The comparator is performing the task of a binary-to-stochastic code converter because it converts a deterministic number represented by bits into a stochastic number represented by a probability.

The flip of a coin has no influence on the color of a marble. Similarly, a separate, statistically independent source of random numbers and another comparator are needed for b. This makes X and Y statistically independent. Any statistical correlation between them would inevitably corrupt the result.

There's No Free Lunch

There's a catch to all this. Somehow we need to convert the stochastic output Z into the deterministic value c = (a)(b). Even though P{Z=1} = c is a precise equation, we can only estimate the value of c based on our knowledge of Z. If we were to flip the coin and draw a marble 10 times in a row, for example, we might get, say, one occurance of Z=1 and 9 occurances of Z=0. From this we would estimate that c = 1/10 = 0.1. This is fairly close to the correct answer but much worse than what we would get with a slide rule. If we repeat the process until we have 100 values of Z then we could get 12 or so occurances of Z=1 and estimate the result to be c = 12/100 = 0.12. A result of 0.11 or 0.13 might also easily occur. There is even a slight chance that through an evil twist of fate the estimate is c = 0.0 or c = 1.0. It is, after all, theoretically possible to win the million-dollar state lottery. Our estimate gets more accurate, and the chance of a bizarre answer becomes less likely, when we use more samples.

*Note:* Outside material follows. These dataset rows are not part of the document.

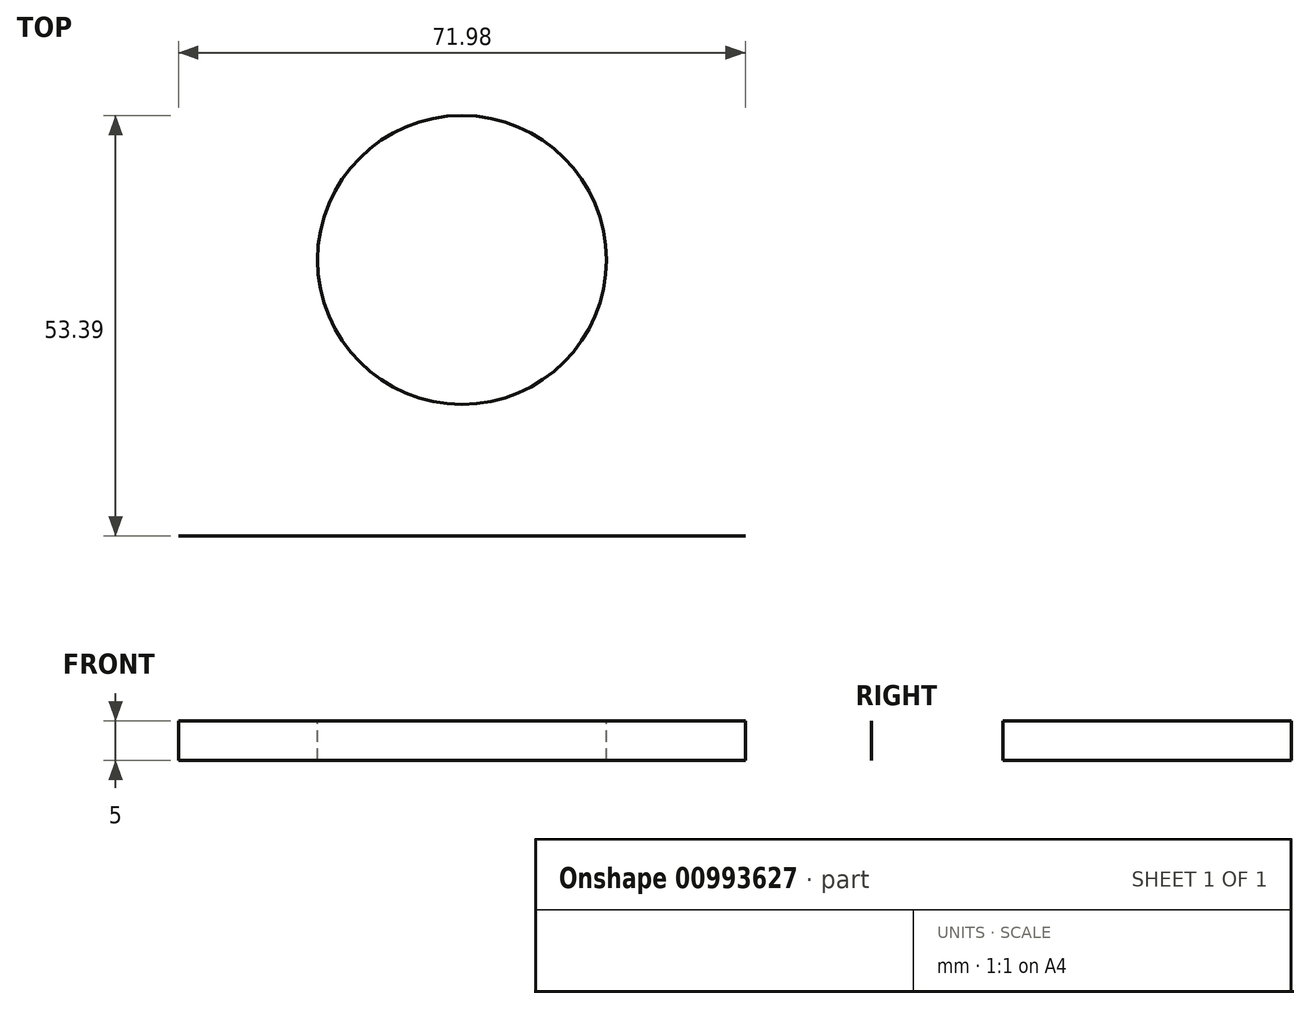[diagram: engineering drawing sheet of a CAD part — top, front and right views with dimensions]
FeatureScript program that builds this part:
annotation { "Feature Type Name" : "Feature", "Feature Type Description" : "" }
export const myFeature = defineFeature(function(context is Context, id is Id, definition is map)
    precondition{}
    {
        {
            var Q0;
            Q0=qCreatedBy(makeId("Top.planeOp"),FACE);
            var sketch = newSketch(context, id + "F0", { "sketchPlane" : qUnion([Q0])});
            skLineSegment(sketch, "E0.bottom", {"start": v(-36, 35.05) * mm, "end": v(36, 35.05) * mm});
            skLineSegment(sketch, "E0.top", {"start": v(-36, -35.05) * mm, "end": v(36, -35.05) * mm});
            skLineSegment(sketch, "E0.left", {"start": v(-36, 35.05) * mm, "end": v(-36, -35.05) * mm});
            skLineSegment(sketch, "E0.right", {"start": v(36, 35.05) * mm, "end": v(36, -35.05) * mm});
            skPoint(sketch, "E0.middle", {"position": v(0, 0) * mm});
            skCircle(sketch, "E1", {"center": v(0, 0) * mm, "radius": 18.34 * mm});
            skSolve(sketch);
        }
        {
            var Q0;
            Q0=sQuery(id+"F0.wireOp",EDGE,"E0.top");
            var Q1;
            Q1=sQuery(id+"F0.wireOp",EDGE,"E1");
            extrude(context, id + "F1", {"bodyType" : ToolBodyType.SURFACE, "surfaceEntities" : qUnion([Q0, Q1]), "depth" : 5 * mm, "offsetDistance" : 25 * mm});
        }
    });
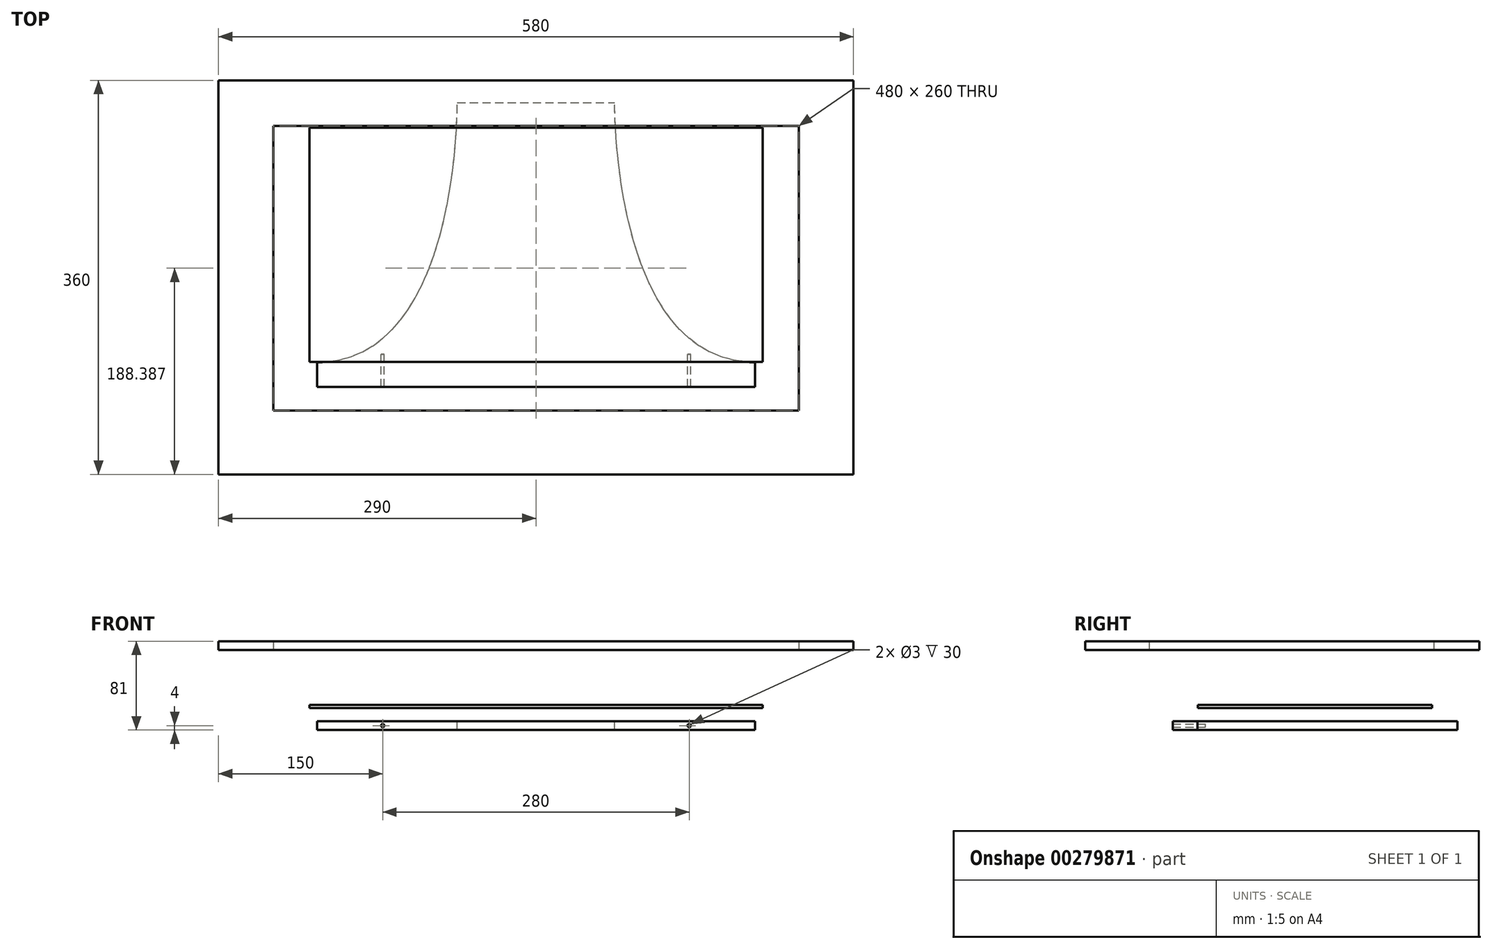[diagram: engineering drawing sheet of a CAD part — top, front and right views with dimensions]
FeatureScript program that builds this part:
annotation { "Feature Type Name" : "Feature", "Feature Type Description" : "" }
export const myFeature = defineFeature(function(context is Context, id is Id, definition is map)
    precondition{}
    {
        {
            var Q0;
            Q0=qCreatedBy(makeId("Top.planeOp"),FACE);
            var sketch = newSketch(context, id + "F0", { "sketchPlane" : qUnion([Q0])});
            skLineSegment(sketch, "E0.bottom", {"start": v(0, 0) * mm, "end": v(400, 0) * mm, "construction": true});
            skLineSegment(sketch, "E0.top", {"start": v(0, 200) * mm, "end": v(400, 200) * mm, "construction": true});
            skLineSegment(sketch, "E0.left", {"start": v(0, 0) * mm, "end": v(0, 200) * mm, "construction": true});
            skLineSegment(sketch, "E0.right", {"start": v(400, 0) * mm, "end": v(400, 200) * mm, "construction": true});
            skLineSegment(sketch, "E1.0", {"start": v(-7, -7) * mm, "end": v(-7, 207) * mm});
            skLineSegment(sketch, "E1.1", {"start": v(-7, -7) * mm, "end": v(407, -7) * mm});
            skLineSegment(sketch, "E1.2", {"start": v(407, -7) * mm, "end": v(407, 207) * mm});
            skLineSegment(sketch, "E1.3", {"start": v(-7, 207) * mm, "end": v(407, 207) * mm});
            skSolve(sketch);
        }
        {
            var Q0;
            Q0 = qSketchRegion(id + "F0", true);
            extrude(context, id + "F1", {"entities" : qUnion([Q0]), "oppositeDirection" : true, "depth" : 3 * mm});
        }
        {
            var Q0;
            Q0=qCreatedBy(makeId("Top.planeOp"),FACE);
            cPlane(context, id + "F2", {"entities" : qUnion([Q0]), "cplaneType" : CPlaneType.OFFSET, "offset" : 15 * mm, "oppositeDirection" : true, "width" : 150 * mm, "height" : 150 * mm});
        }
        {
            var Q0;
            Q0=qCreatedBy(id+"F2.planeOp",FACE);
            var sketch = newSketch(context, id + "F3", { "sketchPlane" : qUnion([Q0])});
            skLineSegment(sketch, "E2", {"start": v(200, 233.83) * mm, "end": v(200, -32.05) * mm, "construction": true});
            skLineSegment(sketch, "E3", {"start": v(0, -30) * mm, "end": v(0, -7.26) * mm});
            skLineSegment(sketch, "E4", {"start": v(0, -30) * mm, "end": v(400, -30) * mm});
            skLineSegment(sketch, "E5", {"start": v(400, -30) * mm, "end": v(400, -7.26) * mm});
            skLineSegment(sketch, "E6", {"start": v(128.1, 230) * mm, "end": v(271.9, 230) * mm});
            skFitSpline(sketch, "E7", {"points": [v(0, -7.26) * mm, v(128.1, 230) * mm], "startDerivative": vector(361.88, 0) * mm, "endDerivative": vector(0, 104.18) * mm});
            skFitSpline(sketch, "E8.MirrorCS", {"points": [v(400, -7.26) * mm, v(271.9, 230) * mm], "startDerivative": vector(-361.88, 0) * mm, "endDerivative": vector(0, 104.18) * mm});
            skSolve(sketch);
        }
        {
            var Q0;
            Q0 = qSketchRegion(id + "F3", true);
            extrude(context, id + "F4", {"entities" : qUnion([Q0]), "oppositeDirection" : true, "depth" : 8 * mm});
        }
        {
            var Q0;
            Q0=qCreatedBy(makeId("Front.planeOp"),FACE);
            var sketch = newSketch(context, id + "F5", { "sketchPlane" : qUnion([Q0])});
            skCircle(sketch, "E9", {"center": v(340, -19) * mm, "radius": 1.5 * mm});
            skCircle(sketch, "E10", {"center": v(60, -19) * mm, "radius": 1.5 * mm});
            skLineSegment(sketch, "E11", {"start": v(340, -19) * mm, "end": v(60, -19) * mm, "construction": true});
            skLineSegment(sketch, "E12", {"start": v(200, -15) * mm, "end": v(200, -23) * mm});
            skPoint(sketch, "E13", {"position": v(200, -19) * mm});
            skSolve(sketch);
        }
        {
            var Q0;
            Q0 = qSketchRegion(id + "F5", true);
            extrude(context, id + "F6", {"entities" : qUnion([Q0]), "operationType" : NewBodyOperationType.REMOVE, "endBound" : BoundingType.THROUGH_ALL, "depth" : 25 * mm});
        }
        {
            var Q0;
            Q0=qCreatedBy(makeId("Top.planeOp"),FACE);
            cPlane(context, id + "F7", {"entities" : qUnion([Q0]), "cplaneType" : CPlaneType.OFFSET, "offset" : 50 * mm, "width" : 150 * mm, "height" : 150 * mm});
        }
        {
            var Q0;
            Q0=qCreatedBy(id+"F7.planeOp",FACE);
            var sketch = newSketch(context, id + "F8", { "sketchPlane" : qUnion([Q0])});
            skLineSegment(sketch, "E14", {"start": v(200, 230) * mm, "end": v(200, -30) * mm, "construction": true});
            skLineSegment(sketch, "E15.bottom", {"start": v(490, 250.23) * mm, "end": v(-90, 250.23) * mm});
            skLineSegment(sketch, "E15.top", {"start": v(490, -109.77) * mm, "end": v(-90, -109.77) * mm});
            skLineSegment(sketch, "E15.left", {"start": v(490, 250.23) * mm, "end": v(490, -109.77) * mm});
            skLineSegment(sketch, "E15.right", {"start": v(-90, 250.23) * mm, "end": v(-90, -109.77) * mm});
            skPoint(sketch, "E15.middle", {"position": v(200, 70.23) * mm});
            skLineSegment(sketch, "E16.bottom", {"start": v(440, 208.62) * mm, "end": v(-40, 208.62) * mm});
            skLineSegment(sketch, "E16.top", {"start": v(440, -51.38) * mm, "end": v(-40, -51.38) * mm});
            skLineSegment(sketch, "E16.left", {"start": v(440, 208.62) * mm, "end": v(440, -51.38) * mm});
            skLineSegment(sketch, "E16.right", {"start": v(-40, 208.62) * mm, "end": v(-40, -51.38) * mm});
            skPoint(sketch, "E16.middle", {"position": v(200, 78.62) * mm});
            skSolve(sketch);
        }
        {
            var Q0;
            Q0 = qSketchRegion(id + "F8", true);
            extrude(context, id + "F9", {"entities" : qUnion([Q0]), "depth" : 8 * mm});
        }
    });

To get a really accurate estimate we need a lot of samples, and that takes a long time. Stochastic multiplication thus greatly reduces the size of the circuit, but also greatly increases the time required to get an accurate answer. If the circuit has a clock speed measured in MHz and the input signal contains frequencies measured in Hz, then stochastic computing has some real potential. This is often the case for AC power test equipment, for example, or for the measurement of physical quantities like temperature and pressure.

Another potential application is in neural networks, where the accuracy of a single multiplication is often not as important as the cumulative effect of thousands of multiplications being performed simultaneously. A biological neuron, after all, is not a terribly accurate device, but if millions of them are combined into the complex structure that we call the human brain, then you get the most capable cognitive system on the planet! Even if we can't multiply long numbers in our heads.